◆ **課題の説明**
ヨハネ13章を題材に教会での呼びかけ方を論じた文章が、このあと途中まで示されます。その最後の文の後から、同じ文章を書き継いでください。

◆ **提示された文章**
--
ヨハネ13章21〜35節「互いに愛し合いなさい」

2016年5月29日

海外の外国人中心の教会から日本の教会に入ってきて戸惑うことがあります。それは家族のようにファーストネームや愛称で呼び合う関係から、急に、距離を置いたような呼びかけ合いになることです。

たとえばドイツ語では教会の交わりで互いをDuで呼び合いますが(フランス語ではTu)、神に祈るときにも「Du」ですのでこれを「おまえ」と訳するのは不正確です。一方、仕事関係では、上司が部下に命令する時にも「Sie」(あなた、仏語はVous)と、丁寧というより距離感を保つ呼びかけをします。

日本では親しい牧師仲間でも、互いを「・・先生」と呼び合いますが、それは上下関係を互いに意識しないための知恵とも言えます。

日本語の難しさは(韓国語も同じですが)、上下関係によって言葉を使い分けることにあります。たとえば、英語のブラザーを日本語に訳する際に、「兄」か「弟」のどちらかということは決定的に重要で、そこには役割の違いさえもイメージされます。

日本では上下関係の明確な小さな村社会の集合として共同体ができますから、そこで上下関係を超えた会話にしようとすると、どうしても丁寧な表現を選ばざるを得なくなるのかと思います。
--
チャート読解データ:
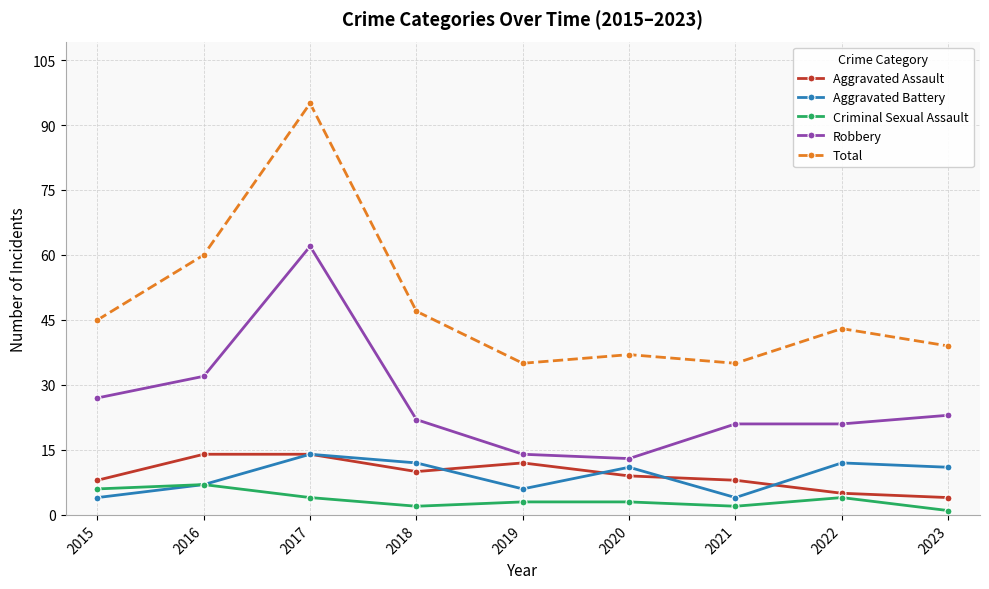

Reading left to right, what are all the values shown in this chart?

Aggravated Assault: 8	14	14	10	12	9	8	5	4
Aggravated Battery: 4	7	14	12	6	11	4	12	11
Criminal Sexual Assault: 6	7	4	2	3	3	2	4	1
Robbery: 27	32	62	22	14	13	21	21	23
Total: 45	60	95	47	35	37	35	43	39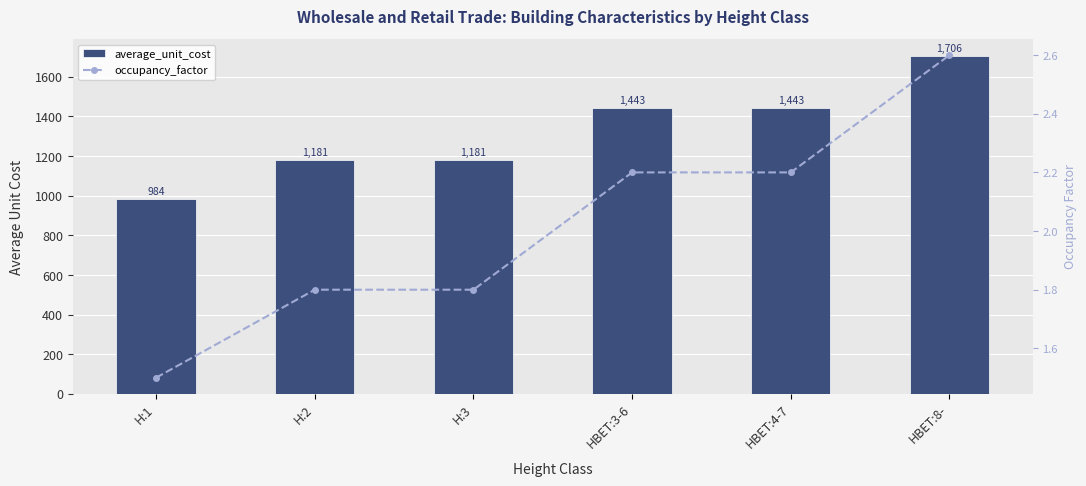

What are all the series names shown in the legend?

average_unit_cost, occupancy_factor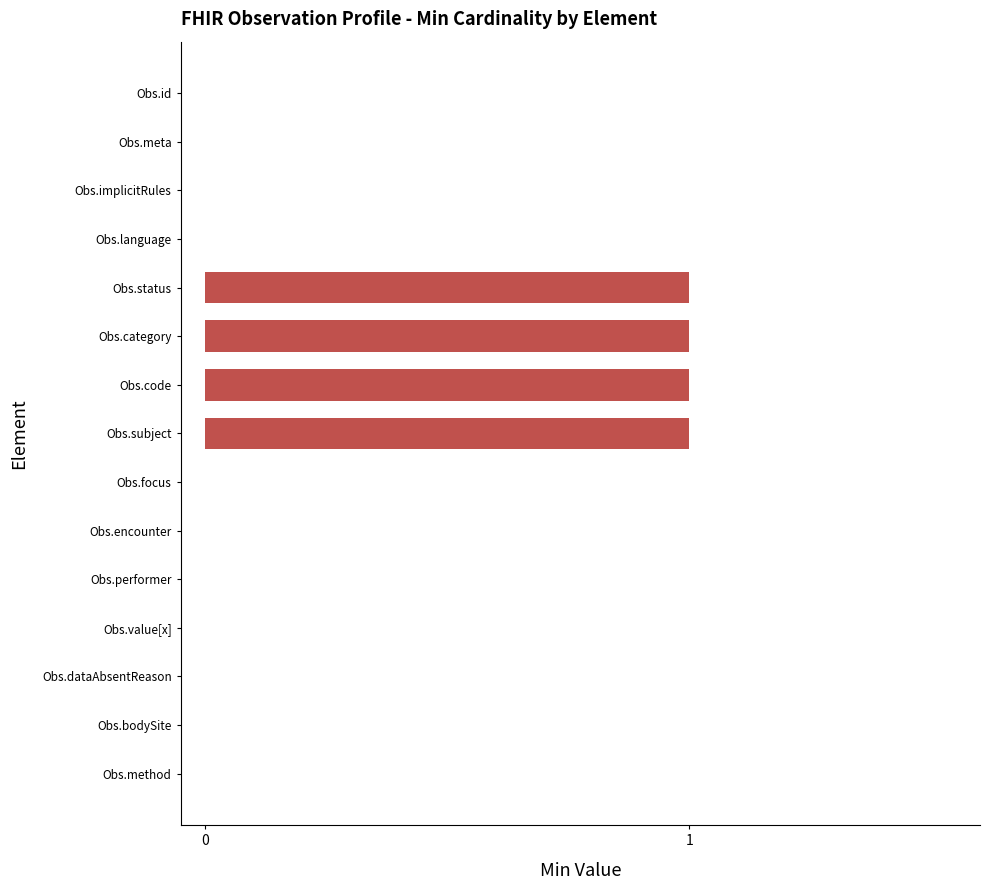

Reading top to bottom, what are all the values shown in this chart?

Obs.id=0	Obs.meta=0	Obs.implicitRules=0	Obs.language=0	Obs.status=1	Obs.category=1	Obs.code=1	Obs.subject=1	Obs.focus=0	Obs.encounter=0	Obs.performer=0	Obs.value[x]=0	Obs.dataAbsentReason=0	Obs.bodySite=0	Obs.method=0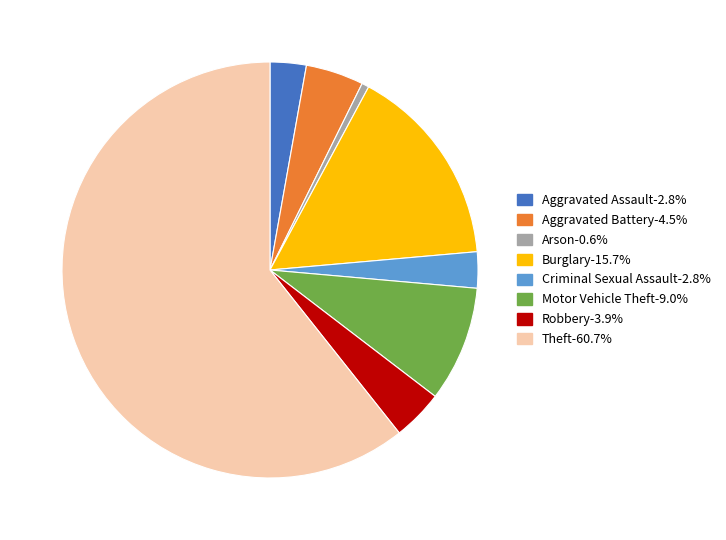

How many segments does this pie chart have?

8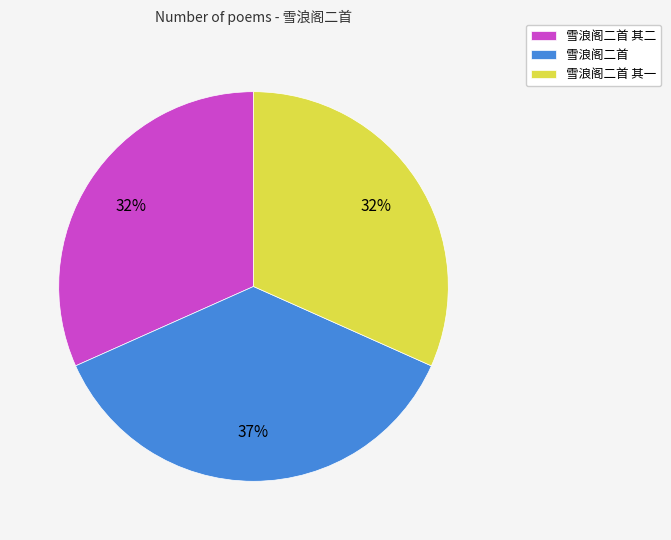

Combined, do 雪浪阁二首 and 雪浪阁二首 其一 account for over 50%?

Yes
--
◆ **課題への回答**
日本の教会において年齢や社会的な立場の違いを超えた「神の家族」としての交わりを築く際には、まさに言葉の使い方から、文化を超える必要があるのかも知れません。「神の家族」として「互いに愛し合う」ということをどのように日常会話の中に生かすのかにも神の知恵が求められています。

1.「イスカリオテのユダが受けていた名誉ある立場」

ヨハネは、聖餐式の元となるパンと杯の代わりに、イエスがユダを含めた十二弟子すべての前にひざまずいてその足を洗う姿を描いています。そこでイエスは、「あなたがたも互いに足を洗い合うべき(負い目がある)です・・・それを行なうときに、あなたがたは祝福されるのです」(14,17節)と言われました。

同時に、「祝福」を受けることができない人について、「わたしは、あなたがた全部の者について言っているのではありません」(18節)と言われます。それはイスカリオテのユダを指します。

つまり、私たちには、互いの足を洗い合って「祝福」を体験するか、ユダに習って「のろい」を受けるかの選択を迫られているとも言えます。

さらにイエスは、「わたしは、わたしが選んだ者を知っています」(18節)と言われます。それはイエスが、ユダのうちに住む罪人の代表者のような心を見抜きながら、その足を洗い、最後まで誠実を尽くし、悔い改めのチャンスをお与えになったことに現されます。ユダにはイエスの話しの意味がよく分かったはずです。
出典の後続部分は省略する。